TEXTAUSZUG
§
Umschuldung Darlehen
Umschuldung
Allgemein kann man sagen, anders als viele Banken behaupten, ist eine Umschuldung von Immobiliendarlehen zum Zinsbindungsende völlig unproblematisch und vor allem kostenlos machbar.
Lediglich die Gebühren für die Umschreibung bzw. Abtretung der Grundschuld fallen an. Trotzdessen lohnt sich der Bankenwechsel in den meisten Fällen, da viele Banken ihren bestehenden Kunden schlechtere Konditionen für die Anschlussfinanzierung gewähren, als Neukunden.
Meist hoffen die Banken mit der Bindung der Kunden.
Üblich ist es, dass Kreditnehmer bei Ablauf eines Darlehens Angebote von anderen Banken oder Versichereren einholen. Meist liegt dort auch schon ein Vorteil. Da Sie sich von mehreren Anbietern das Beste herausfiltern können. Wenn ein Angebot besser und günstiger ist als die bisherige Banke kann das Darlehen umgeschuldet werden.
Bei einigen unserer Bankpartner erhalten Sie sogar Ihre nachgewiesenen Notar- und Grundbuchkosten bis zu einem Betrag von 200,-- bis 500,-- Euro zurück. Somit wird Ihre Umschuldungsmaßnahme noch einmal günstiger.
§
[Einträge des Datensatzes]
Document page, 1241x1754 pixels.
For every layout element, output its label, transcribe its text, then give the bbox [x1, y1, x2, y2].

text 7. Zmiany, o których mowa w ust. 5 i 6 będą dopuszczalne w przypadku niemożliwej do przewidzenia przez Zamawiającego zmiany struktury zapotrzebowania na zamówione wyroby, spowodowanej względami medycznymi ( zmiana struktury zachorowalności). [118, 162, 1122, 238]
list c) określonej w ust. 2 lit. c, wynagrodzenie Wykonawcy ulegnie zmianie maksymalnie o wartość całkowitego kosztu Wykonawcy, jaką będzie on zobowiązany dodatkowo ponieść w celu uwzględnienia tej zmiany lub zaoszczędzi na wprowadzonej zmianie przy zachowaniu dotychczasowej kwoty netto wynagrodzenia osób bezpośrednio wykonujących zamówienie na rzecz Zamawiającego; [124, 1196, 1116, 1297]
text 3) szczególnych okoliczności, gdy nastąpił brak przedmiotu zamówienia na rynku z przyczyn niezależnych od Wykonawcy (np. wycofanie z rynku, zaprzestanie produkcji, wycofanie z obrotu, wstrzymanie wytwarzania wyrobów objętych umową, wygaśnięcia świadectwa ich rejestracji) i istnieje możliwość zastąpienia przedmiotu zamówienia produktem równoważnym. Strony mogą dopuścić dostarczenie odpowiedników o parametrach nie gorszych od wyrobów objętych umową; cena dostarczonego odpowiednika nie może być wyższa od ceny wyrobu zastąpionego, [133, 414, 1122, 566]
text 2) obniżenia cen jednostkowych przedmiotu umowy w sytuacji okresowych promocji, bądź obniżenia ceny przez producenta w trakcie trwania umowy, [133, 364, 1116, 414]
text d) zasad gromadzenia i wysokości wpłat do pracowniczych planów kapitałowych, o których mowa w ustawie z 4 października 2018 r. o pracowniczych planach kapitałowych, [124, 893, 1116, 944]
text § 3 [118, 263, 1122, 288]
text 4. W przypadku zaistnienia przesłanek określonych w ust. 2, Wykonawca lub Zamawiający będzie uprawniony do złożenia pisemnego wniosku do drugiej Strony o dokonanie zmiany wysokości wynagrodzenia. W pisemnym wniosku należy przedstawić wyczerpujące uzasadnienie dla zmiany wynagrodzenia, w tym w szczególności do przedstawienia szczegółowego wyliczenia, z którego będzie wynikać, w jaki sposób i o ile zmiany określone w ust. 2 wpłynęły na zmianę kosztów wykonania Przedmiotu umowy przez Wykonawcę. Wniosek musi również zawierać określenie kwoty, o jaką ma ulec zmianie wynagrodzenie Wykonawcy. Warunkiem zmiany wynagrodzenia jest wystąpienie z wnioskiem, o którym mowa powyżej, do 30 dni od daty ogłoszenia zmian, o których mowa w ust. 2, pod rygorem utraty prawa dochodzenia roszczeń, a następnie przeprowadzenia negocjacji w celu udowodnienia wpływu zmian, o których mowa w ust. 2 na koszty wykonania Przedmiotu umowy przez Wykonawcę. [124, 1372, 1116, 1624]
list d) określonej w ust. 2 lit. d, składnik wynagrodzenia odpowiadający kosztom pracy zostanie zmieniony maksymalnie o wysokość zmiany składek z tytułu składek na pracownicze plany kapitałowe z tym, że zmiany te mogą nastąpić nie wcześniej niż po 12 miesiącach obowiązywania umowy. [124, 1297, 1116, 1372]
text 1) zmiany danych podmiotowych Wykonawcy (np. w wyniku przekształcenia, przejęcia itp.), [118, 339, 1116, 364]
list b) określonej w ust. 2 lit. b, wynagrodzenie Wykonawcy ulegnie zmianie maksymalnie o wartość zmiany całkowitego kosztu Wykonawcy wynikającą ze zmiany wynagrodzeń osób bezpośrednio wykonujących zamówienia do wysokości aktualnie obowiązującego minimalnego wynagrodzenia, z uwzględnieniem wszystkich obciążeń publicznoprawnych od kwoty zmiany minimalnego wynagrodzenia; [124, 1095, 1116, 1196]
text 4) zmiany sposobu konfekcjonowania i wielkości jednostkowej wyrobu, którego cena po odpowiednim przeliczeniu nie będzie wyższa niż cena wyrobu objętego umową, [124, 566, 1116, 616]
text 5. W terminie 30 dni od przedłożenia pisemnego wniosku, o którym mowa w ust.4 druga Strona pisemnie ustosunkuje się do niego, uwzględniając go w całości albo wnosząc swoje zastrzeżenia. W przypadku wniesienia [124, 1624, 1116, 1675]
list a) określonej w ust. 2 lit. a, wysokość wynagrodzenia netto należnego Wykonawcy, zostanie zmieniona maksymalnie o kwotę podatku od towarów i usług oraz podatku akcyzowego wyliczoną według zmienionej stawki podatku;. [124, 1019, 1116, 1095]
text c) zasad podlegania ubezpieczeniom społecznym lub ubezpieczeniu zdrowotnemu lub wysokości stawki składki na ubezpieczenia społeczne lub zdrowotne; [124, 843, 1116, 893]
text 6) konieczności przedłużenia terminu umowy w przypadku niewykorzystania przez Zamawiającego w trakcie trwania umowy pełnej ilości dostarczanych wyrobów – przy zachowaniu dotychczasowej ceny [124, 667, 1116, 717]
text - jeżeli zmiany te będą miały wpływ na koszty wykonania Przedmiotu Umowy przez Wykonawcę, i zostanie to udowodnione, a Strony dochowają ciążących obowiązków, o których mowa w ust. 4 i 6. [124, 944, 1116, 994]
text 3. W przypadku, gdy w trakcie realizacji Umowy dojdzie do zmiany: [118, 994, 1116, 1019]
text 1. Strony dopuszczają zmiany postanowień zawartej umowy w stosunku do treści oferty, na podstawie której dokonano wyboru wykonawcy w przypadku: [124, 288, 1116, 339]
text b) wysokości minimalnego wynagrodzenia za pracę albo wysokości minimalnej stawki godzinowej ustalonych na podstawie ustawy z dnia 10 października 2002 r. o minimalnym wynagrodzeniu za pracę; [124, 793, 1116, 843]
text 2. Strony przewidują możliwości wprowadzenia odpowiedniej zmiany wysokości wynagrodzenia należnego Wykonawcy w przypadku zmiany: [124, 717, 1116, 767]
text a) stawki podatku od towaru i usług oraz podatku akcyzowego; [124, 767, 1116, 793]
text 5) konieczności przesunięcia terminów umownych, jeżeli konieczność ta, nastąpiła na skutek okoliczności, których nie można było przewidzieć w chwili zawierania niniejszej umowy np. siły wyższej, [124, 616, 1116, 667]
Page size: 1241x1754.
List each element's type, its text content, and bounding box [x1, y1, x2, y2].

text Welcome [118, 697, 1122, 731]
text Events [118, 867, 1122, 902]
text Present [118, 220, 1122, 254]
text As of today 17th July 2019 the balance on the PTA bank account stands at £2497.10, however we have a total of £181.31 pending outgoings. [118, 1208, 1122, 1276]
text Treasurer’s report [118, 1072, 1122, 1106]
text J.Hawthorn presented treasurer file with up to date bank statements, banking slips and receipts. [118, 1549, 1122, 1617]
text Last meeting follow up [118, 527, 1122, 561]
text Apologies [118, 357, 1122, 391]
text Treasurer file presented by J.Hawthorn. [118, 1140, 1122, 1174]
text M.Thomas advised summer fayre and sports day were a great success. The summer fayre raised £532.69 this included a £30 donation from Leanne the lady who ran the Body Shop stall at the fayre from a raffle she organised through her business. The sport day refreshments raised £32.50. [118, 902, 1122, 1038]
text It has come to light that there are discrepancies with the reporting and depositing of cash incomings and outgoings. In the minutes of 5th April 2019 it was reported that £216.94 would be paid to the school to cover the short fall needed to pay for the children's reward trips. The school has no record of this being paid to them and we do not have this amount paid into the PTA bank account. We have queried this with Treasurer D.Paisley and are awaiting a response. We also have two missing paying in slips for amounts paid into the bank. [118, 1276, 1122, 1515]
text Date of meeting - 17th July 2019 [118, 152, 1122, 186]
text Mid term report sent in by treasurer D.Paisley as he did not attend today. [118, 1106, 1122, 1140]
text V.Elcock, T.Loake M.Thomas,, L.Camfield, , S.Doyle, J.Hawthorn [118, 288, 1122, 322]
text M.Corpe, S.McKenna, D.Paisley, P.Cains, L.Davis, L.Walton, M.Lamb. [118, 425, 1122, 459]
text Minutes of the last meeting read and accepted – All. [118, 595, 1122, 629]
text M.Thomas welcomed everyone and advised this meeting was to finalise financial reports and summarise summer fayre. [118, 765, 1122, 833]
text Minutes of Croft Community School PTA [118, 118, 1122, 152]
§
ZU BEARBEITEN
1. Können Sie den Abschnitt aus dem Text zur Umschuldung wörtlich wiedergeben, beginnend bei "Umschuldung Darlehen" und endend bei "gewähren, als Neukunden."?
2. Wie ließe sich der Text über die Umschuldung von Immobiliendarlehen im Anschluss an seinen letzten Satz weiterführen? Schreiben Sie die Fortsetzung.

ANTWORTEN
1.
Umschuldung Darlehen
Umschuldung
Allgemein kann man sagen, anders als viele Banken behaupten, ist eine Umschuldung von Immobiliendarlehen zum Zinsbindungsende völlig unproblematisch und vor allem kostenlos machbar.
Lediglich die Gebühren für die Umschreibung bzw. Abtretung der Grundschuld fallen an. Trotzdessen lohnt sich der Bankenwechsel in den meisten Fällen, da viele Banken ihren bestehenden Kunden schlechtere Konditionen für die Anschlussfinanzierung gewähren, als Neukunden.

2.
Es ist zu beachten, dass bei Laufzeiten unter zehn Jahren und noch unvollendeten zehn Jahren die Bank eine Vorfälligkeitsentschädigung verlangen kann. Diese Zahlung kann dann das günstigere Angebot wieder zunichte machen. Hier gilt es zuvor gut zu rechnen und den Vertrag zu kennen. Nach zehn Jahren Vertragslaufzeit allerdings können Sie bei Verträgen mit mehr als 10 Jahren Zinsbindungsfrist kündigen ohne einen Euro Vorfälligkeitsentschädigung zu zahlen. Einzig ein halbes Jahr Kündigungsfrist ist einzuhalten. Dies besagt der § 489 des BGB.